What was your path from Samsung Solve for Tomorrow STEM competition winner to where you are today?

Actually, it all started with my interest in journalism – my high school’s focus. Journalism was changing dramatically in my high school days, becoming much more digitally focused, with technology increasingly important to storytelling.

Our small class, 11 in all, was taking computer science – it was the first year the school taught coding. Our teacher Mr. Slabodsky told us about Solve for Tomorrow. While it sounded fun and prestigious, we were concerned whether a few journalism students could realistically compete against schools with more STEM experience, resources, and tech connections. Thankfully, Mr. Slobodsky had faith in us.

Students Gabriella Florencio, Louric Rankine and Xiaoling Liang celebrate being named one of the three national winners in the Samsung Solve for Tomorrow Contest while in Washington, D.C. in April of 2017; photo credit: Jocelyn Augustino

As our team built out the app, telling our story became increasingly important. I learned that in STEM, execution is important – but so is explanation. I became heavily involved in our presentations, and with making our Solve for Tomorrow submission video.

Once in college, I was privileged to serve as a Samsung intern – using my journalism skills to tell stories of Samsung’s Citizenship programs through social media.

So, for me, there’s been a very direct line from Solve for Tomorrow to now getting ready to graduate from CCNY and start my professional career. My dream is to use my storytelling expertise to be a voice for everyday people.

Tell us about the origin of the food security app idea.

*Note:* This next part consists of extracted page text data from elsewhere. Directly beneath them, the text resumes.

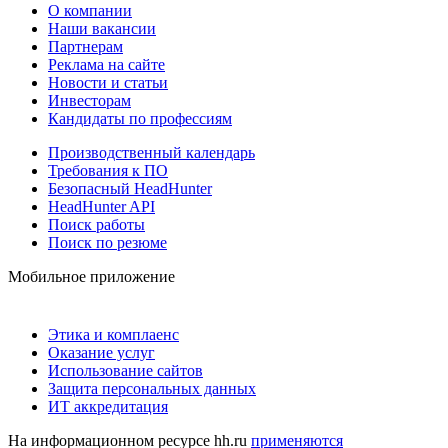
О компании
Наши вакансии
Партнерам
Реклама на сайте
Новости и статьи
Инвесторам
Кандидаты по профессиям
Производственный календарь
Требования к ПО
Безопасный HeadHunter
HeadHunter API
Поиск работы
Поиск по резюме
Мобильное приложение
Этика и комплаенс
Оказание услуг
Использование сайтов
Защита персональных данных
ИТ аккредитация
На информационном ресурсе hh.ru
применяются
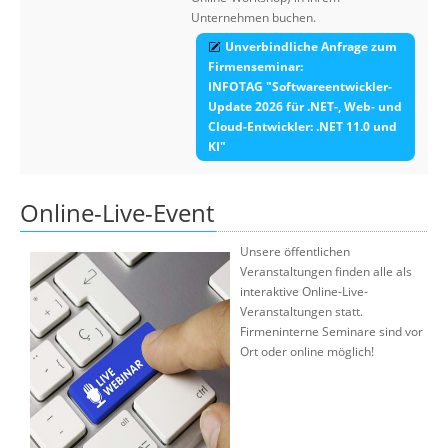
Unternehmen buchen.
Unverbindliche Anfrage zum
Firmenseminar:
INFOTAG "Softwareentwickler-
Update 2026 für .NET-, Web- und
Cloud-Entwickler: .NET 11.0 und
KI"
Online-Live-Event
Unsere öffentlichen
Veranstaltungen finden alle als
interaktive Online-Live-
Veranstaltungen statt.
Firmeninterne Seminare sind vor
Ort oder online möglich!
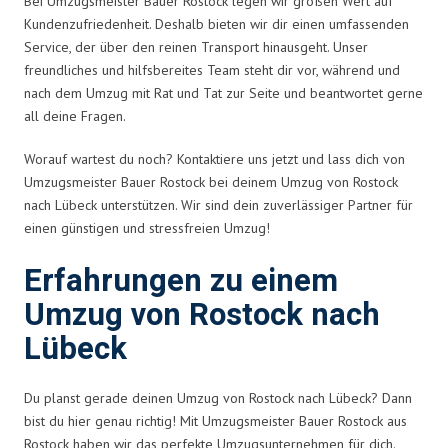
Bei Umzugsmeister Bauer Rostock legen wir großen Wert auf
Kundenzufriedenheit. Deshalb bieten wir dir einen umfassenden
Service, der über den reinen Transport hinausgeht. Unser
freundliches und hilfsbereites Team steht dir vor, während und
nach dem Umzug mit Rat und Tat zur Seite und beantwortet gerne
all deine Fragen.
Worauf wartest du noch? Kontaktiere uns jetzt und lass dich von
Umzugsmeister Bauer Rostock bei deinem Umzug von Rostock
nach Lübeck unterstützen. Wir sind dein zuverlässiger Partner für
einen günstigen und stressfreien Umzug!
Erfahrungen zu einem
Umzug von Rostock nach
Lübeck
Du planst gerade deinen Umzug von Rostock nach Lübeck? Dann
bist du hier genau richtig! Mit Umzugsmeister Bauer Rostock aus
Rostock haben wir das perfekte Umzugsunternehmen für dich.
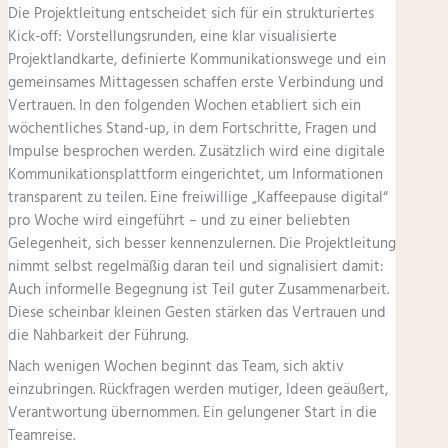
Die Projektleitung entscheidet sich für ein strukturiertes
Kick-off: Vorstellungsrunden, eine klar visualisierte
Projektlandkarte, definierte Kommunikationswege und ein
gemeinsames Mittagessen schaffen erste Verbindung und
Vertrauen. In den folgenden Wochen etabliert sich ein
wöchentliches Stand-up, in dem Fortschritte, Fragen und
Impulse besprochen werden. Zusätzlich wird eine digitale
Kommunikationsplattform eingerichtet, um Informationen
transparent zu teilen. Eine freiwillige „Kaffeepause digital“
pro Woche wird eingeführt – und zu einer beliebten
Gelegenheit, sich besser kennenzulernen. Die Projektleitung
nimmt selbst regelmäßig daran teil und signalisiert damit:
Auch informelle Begegnung ist Teil guter Zusammenarbeit.
Diese scheinbar kleinen Gesten stärken das Vertrauen und
die Nahbarkeit der Führung.
Nach wenigen Wochen beginnt das Team, sich aktiv
einzubringen. Rückfragen werden mutiger, Ideen geäußert,
Verantwortung übernommen. Ein gelungener Start in die
Teamreise.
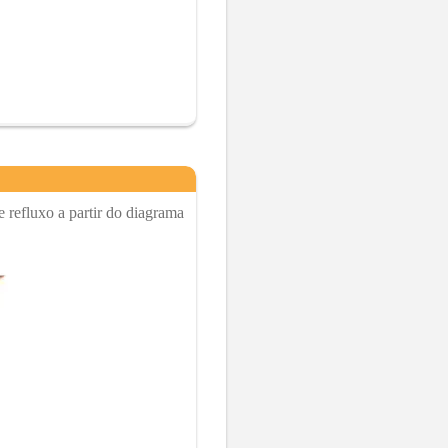
 refluxo a partir do diagrama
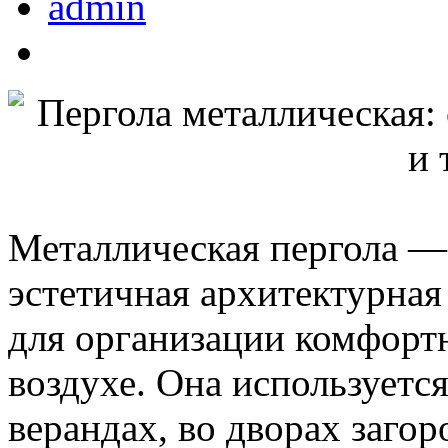
admin
Металлическая пергола —
эстетичная архитектурная
для организации комфорт
воздухе. Она используется
верандах, во дворах загор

As a writer, it has always been important to me to focus on “everyday” things. That’s how our project started. When our class began brainstorming ideas for a Solve for Tomorrow entry, I recalled hearing my mom – who was a school aide – talk about how much food she would see going to waste every day from the cafeteria. Meanwhile – our class all knew other kids in our neighborhoods who experienced food insecurity but didn’t want to let others know it. After identifying that problem, then thinking about how technology could bridge the gaps between hungry kids and places with extra food, and do it confidentially, creating an app was a natural.

What’s the most important thing you learned or took away from Samsung Solve for Tomorrow?

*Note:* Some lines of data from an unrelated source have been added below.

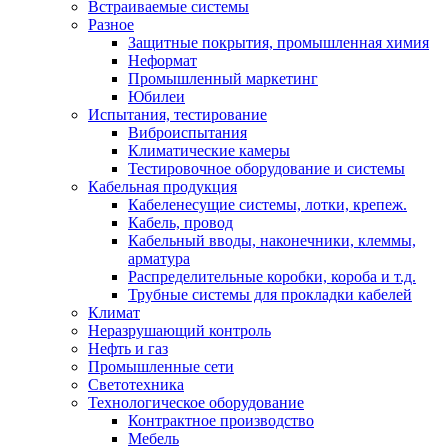
Встраиваемые системы
Разное
Защитные покрытия, промышленная химия
Неформат
Промышленный маркетинг
Юбилеи
Испытания, тестирование
Виброиспытания
Климатические камеры
Тестировочное оборудование и системы
Кабельная продукция
Кабеленесущие системы, лотки, крепеж.
Кабель, провод
Кабельный вводы, наконечники, клеммы,
арматура
Распределительные коробки, короба и т.д.
Трубные системы для прокладки кабелей
Климат
Неразрушающий контроль
Нефть и газ
Промышленные сети
Светотехника
Технологическое оборудование
Контрактное производство
Мебель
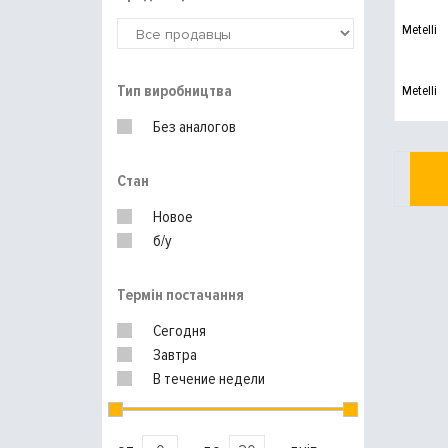
Metelli
Тип виробництва
Metelli
Без аналогов
Стан
Новое
б/у
Термін постачання
Сегодня
Завтра
В течение недели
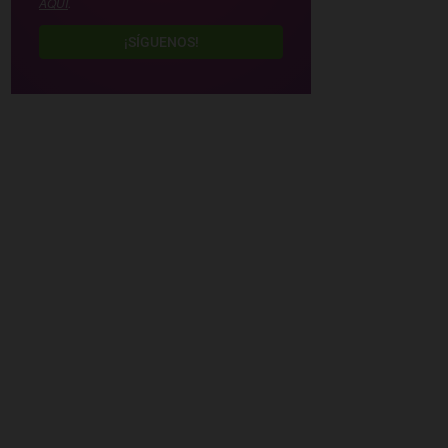
AQUÍ
.
¡SÍGUENOS!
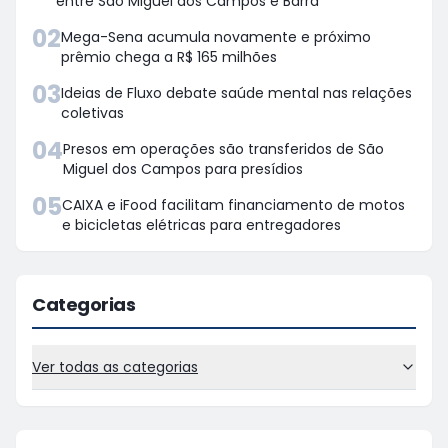
entre São Miguel dos Campos e Barra
02
Mega-Sena acumula novamente e próximo
prêmio chega a R$ 165 milhões
03
Ideias de Fluxo debate saúde mental nas relações
coletivas
04
Presos em operações são transferidos de São
Miguel dos Campos para presídios
05
CAIXA e iFood facilitam financiamento de motos
e bicicletas elétricas para entregadores
Categorias
Ver todas as categorias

I’ll sum it up in one word – confidence! When Mr. Slabodsky suggested we should enter Solve for Tomorrow, we had our doubts. But as we moved forward in the competition, we got more excited. Winning some Samsung equipment in the early rounds, we felt more confident in ourselves. Our class began feeling more was possible, and we really dug in on our project. When we were chosen as National Winners – I felt I could do anything. For me as a writer – Solve for Tomorrow gave me confidence that my ideas were worth listening to. That inspiration has carried me through to today and will be with me into the future.

Gabriela Florencio and her teammates with NY Senator Kirsten Gillibrand at Solve for Tomorrow’s April 2017 Washington, D.C. pitch event. (Photo credit: Jocelyn Augustino)

What’s your advice to STEM students and teachers who might consider entering Samsung Solve for Tomorrow next year?

Focus on simple things – the everyday problems of the everyday people around you – and what you can do to create positive change. We focused on hunger – one of the most everyday problems there is. There’s a word I’d hear during my Samsung internship that sums up what the most exciting and engaging Solve for Tomorrow projects have in common – STEMpathy. Projects that start with students exploring issues that negatively impact their friends and neighbors – projects that they can FEEL need fixing, to help people they can EMPATHIZE with. And then figuring out how to creatively use STEM to fix them. If you do that, whether or not you make it to the finals – it will be a win for you and your community.